You set up a CDC pipeline from the old system to the new one. Every comment posted in the Python system gets captured and replicated to the Go system. Every edit, every deletion flows through. The new system stays in sync without any changes to how users interact with the old system.
Once you're confident the new system is handling everything correctly, you can gradually shift traffic. First read traffic, then write traffic. If something goes wrong, you can fall back. The CDC pipeline means both systems have the same data, so users won't notice the transition.
This pattern—dual-running with CDC synchronization—is how most large-scale migrations happen. It's not glamorous. It's not the kind of thing that makes headlines.

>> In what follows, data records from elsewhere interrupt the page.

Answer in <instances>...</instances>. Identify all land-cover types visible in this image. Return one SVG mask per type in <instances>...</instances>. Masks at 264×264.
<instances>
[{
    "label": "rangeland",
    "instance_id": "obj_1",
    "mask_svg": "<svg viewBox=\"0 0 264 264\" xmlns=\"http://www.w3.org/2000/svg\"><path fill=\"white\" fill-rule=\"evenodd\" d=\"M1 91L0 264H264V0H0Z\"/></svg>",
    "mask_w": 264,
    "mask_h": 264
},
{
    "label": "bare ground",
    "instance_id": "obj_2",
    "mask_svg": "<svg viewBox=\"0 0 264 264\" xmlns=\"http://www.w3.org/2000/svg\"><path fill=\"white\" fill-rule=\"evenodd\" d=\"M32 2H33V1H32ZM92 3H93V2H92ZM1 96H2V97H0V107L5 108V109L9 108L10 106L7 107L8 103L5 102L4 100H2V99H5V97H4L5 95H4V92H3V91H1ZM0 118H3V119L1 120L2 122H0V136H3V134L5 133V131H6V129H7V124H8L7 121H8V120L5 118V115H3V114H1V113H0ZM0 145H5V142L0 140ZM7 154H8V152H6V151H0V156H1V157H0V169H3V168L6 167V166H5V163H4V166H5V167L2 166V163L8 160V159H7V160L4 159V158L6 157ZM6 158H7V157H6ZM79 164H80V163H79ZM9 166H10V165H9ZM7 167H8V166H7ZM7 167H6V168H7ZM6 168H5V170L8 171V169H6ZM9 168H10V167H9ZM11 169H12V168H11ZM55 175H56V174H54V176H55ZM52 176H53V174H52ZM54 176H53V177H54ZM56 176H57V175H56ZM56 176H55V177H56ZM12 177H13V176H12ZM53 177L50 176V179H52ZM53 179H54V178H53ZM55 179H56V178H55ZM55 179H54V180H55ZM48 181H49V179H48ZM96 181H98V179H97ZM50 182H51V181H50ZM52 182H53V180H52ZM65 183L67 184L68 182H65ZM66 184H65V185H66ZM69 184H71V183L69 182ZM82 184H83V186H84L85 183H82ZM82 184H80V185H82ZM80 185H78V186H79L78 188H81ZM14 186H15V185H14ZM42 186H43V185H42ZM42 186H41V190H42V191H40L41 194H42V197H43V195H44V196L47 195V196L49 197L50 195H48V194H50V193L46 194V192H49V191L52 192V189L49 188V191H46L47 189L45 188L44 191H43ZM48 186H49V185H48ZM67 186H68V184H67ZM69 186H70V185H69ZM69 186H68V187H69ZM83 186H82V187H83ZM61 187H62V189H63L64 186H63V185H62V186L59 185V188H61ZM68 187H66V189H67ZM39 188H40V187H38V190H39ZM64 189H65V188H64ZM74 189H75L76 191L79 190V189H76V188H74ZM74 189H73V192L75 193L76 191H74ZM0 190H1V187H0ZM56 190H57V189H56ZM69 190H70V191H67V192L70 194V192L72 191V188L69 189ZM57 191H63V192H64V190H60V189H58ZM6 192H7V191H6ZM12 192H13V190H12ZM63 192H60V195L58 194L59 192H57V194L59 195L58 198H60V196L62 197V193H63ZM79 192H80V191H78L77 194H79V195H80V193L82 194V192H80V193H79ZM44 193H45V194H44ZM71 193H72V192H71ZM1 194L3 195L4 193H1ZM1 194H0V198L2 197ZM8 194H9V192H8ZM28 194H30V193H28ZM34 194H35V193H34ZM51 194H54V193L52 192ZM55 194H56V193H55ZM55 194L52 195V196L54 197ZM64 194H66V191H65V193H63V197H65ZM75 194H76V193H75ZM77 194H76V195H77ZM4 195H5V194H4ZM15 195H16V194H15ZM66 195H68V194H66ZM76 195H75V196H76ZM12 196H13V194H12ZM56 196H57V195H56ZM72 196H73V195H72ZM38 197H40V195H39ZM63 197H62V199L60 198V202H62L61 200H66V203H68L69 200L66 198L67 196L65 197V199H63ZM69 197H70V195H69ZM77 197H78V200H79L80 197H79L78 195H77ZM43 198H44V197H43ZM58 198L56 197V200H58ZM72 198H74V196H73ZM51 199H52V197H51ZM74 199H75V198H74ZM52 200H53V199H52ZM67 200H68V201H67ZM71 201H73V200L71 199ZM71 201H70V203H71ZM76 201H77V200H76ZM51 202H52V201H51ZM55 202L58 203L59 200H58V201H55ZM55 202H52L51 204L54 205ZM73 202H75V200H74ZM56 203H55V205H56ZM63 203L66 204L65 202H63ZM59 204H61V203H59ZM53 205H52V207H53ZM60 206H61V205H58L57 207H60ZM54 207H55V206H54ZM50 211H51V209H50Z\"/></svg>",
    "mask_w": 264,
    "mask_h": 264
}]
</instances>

But it's the infrastructure that lets billion-dollar systems evolve without downtime.
The Trade-offs
No CDC approach is perfect. Timestamps are simple but imprecise. Version numbers work well but require schema changes. Triggers capture changes in real-time but add overhead to every write operation. Transaction logs are comprehensive but vendor-specific and complex to implement.
Real systems often combine multiple approaches. Triggers might handle high-priority real-time notifications while a nightly batch process uses timestamps to catch anything that slipped through. Transaction log parsing might feed the primary replication pipeline while status flags gate what actually goes to production.
The right solution depends on your specific requirements. How much latency can you tolerate? How much impact on the source system is acceptable? Do you need transactional consistency or is eventual consistency good enough? How many downstream systems need the changes?
Change Data Capture isn't a single technique—it's a family of patterns for solving a fundamental problem in distributed systems. The database changed. Now everyone else needs to know.